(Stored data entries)
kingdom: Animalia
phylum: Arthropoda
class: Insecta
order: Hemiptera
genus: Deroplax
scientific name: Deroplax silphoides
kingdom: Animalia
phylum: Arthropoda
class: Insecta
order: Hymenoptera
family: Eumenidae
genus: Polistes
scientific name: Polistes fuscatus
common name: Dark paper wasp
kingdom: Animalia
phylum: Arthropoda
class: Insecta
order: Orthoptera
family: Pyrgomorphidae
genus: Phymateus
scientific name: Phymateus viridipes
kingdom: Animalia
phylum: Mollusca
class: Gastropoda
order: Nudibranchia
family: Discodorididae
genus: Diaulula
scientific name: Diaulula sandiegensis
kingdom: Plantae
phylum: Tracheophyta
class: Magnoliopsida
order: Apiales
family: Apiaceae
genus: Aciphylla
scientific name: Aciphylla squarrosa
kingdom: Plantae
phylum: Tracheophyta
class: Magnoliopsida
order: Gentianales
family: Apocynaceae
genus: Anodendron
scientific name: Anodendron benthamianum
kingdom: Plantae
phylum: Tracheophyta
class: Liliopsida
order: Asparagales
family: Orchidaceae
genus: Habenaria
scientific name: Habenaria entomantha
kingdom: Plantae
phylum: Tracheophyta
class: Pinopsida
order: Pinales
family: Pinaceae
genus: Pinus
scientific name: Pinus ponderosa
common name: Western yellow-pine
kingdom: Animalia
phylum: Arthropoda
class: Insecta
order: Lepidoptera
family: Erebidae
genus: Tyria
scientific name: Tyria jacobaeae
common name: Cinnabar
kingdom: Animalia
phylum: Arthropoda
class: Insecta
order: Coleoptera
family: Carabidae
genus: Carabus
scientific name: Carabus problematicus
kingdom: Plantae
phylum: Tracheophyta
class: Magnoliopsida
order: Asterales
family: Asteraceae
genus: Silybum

EXERCISE AIM
Can you arrange the lines from all of the entries above as a single numbered list, with any blank lines left out?

THE RESULT
1. kingdom: Animalia
2. phylum: Arthropoda
3. class: Insecta
4. order: Hemiptera
5. genus: Deroplax
6. scientific name: Deroplax silphoides
7. kingdom: Animalia
8. phylum: Arthropoda
9. class: Insecta
10. order: Hymenoptera
11. family: Eumenidae
12. genus: Polistes
13. scientific name: Polistes fuscatus
14. common name: Dark paper wasp
15. kingdom: Animalia
16. phylum: Arthropoda
17. class: Insecta
18. order: Orthoptera
19. family: Pyrgomorphidae
20. genus: Phymateus
21. scientific name: Phymateus viridipes
22. kingdom: Animalia
23. phylum: Mollusca
24. class: Gastropoda
25. order: Nudibranchia
26. family: Discodorididae
27. genus: Diaulula
28. scientific name: Diaulula sandiegensis
29. kingdom: Plantae
30. phylum: Tracheophyta
31. class: Magnoliopsida
32. order: Apiales
33. family: Apiaceae
34. genus: Aciphylla
35. scientific name: Aciphylla squarrosa
36. kingdom: Plantae
37. phylum: Tracheophyta
38. class: Magnoliopsida
39. order: Gentianales
40. family: Apocynaceae
41. genus: Anodendron
42. scientific name: Anodendron benthamianum
43. kingdom: Plantae
44. phylum: Tracheophyta
45. class: Liliopsida
46. order: Asparagales
47. family: Orchidaceae
48. genus: Habenaria
49. scientific name: Habenaria entomantha
50. kingdom: Plantae
51. phylum: Tracheophyta
52. class: Pinopsida
53. order: Pinales
54. family: Pinaceae
55. genus: Pinus
56. scientific name: Pinus ponderosa
57. common name: Western yellow-pine
58. kingdom: Animalia
59. phylum: Arthropoda
60. class: Insecta
61. order: Lepidoptera
62. family: Erebidae
63. genus: Tyria
64. scientific name: Tyria jacobaeae
65. common name: Cinnabar
66. kingdom: Animalia
67. phylum: Arthropoda
68. class: Insecta
69. order: Coleoptera
70. family: Carabidae
71. genus: Carabus
72. scientific name: Carabus problematicus
73. kingdom: Plantae
74. phylum: Tracheophyta
75. class: Magnoliopsida
76. order: Asterales
77. family: Asteraceae
78. genus: Silybum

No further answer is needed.